After the maintenance, the Julia system reappears as a stand-alone cluster that can be reached via julia.hpc.tu-dresden.de.

Changes w.r.t. filesystems: Your new /home directory (from Barnard) will become your /home on Romeo, Julia, Alpha Centauri and the Power9 system. Thus, please migrate your /home from Taurus to your new /home on Barnard.

The old work filesystems /lustre/scratch and /lustre/ssd will be turned off on January 1 2024 for good (no data access afterwards!). The new work filesystem available on the Julia system will be /horse. Please migrate your working data to /horse.

Power9

The cluster Power9 by IBM is based on Power9 CPUs and provides NVIDIA V100 GPUs. Power9 is specifically designed for machine learning (ML) tasks.

  • 32 nodes, each with
    • 2 x IBM Power9 CPU (2.80 GHz, 3.10 GHz boost, 22 cores)
    • 256 GB RAM DDR4 2666 MHz
    • 6 x NVIDIA VOLTA V100 with 32 GB HBM2
    • NVLINK bandwidth 150 GB/s between GPUs and host
  • Login nodes: login[1-2].power9.hpc.tu-dresden.de
  • Hostnames: ml[1-29].power9.hpc.tu-dresden.de (after recabling phase; expected January '24)
  • Further information on the usage is documented on the site GPU Cluster Power9
Maintenance

The recabling will take place from November 27 to December 12. After the maintenance, the Power9 system reappears as a stand-alone cluster that can be reached via ml[1-29].power9.hpc.tu-dresden.de.
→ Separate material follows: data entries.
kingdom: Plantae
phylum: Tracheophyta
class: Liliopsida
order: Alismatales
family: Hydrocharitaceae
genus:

Changes w.r.t. filesystems: Your new /home directory (from Barnard) will become your /home on Romeo, Julia, Alpha Centauri and the Power9 system. Thus, please migrate your /home from Taurus to your new /home on Barnard.

The old work filesystems /lustre/scratch and /lustre/ssd will be turned off on January 1 2024 for good (no data access afterwards!). The only work filesystem available on the Power9 system will be /beegfs. Please migrate your working data to /horse.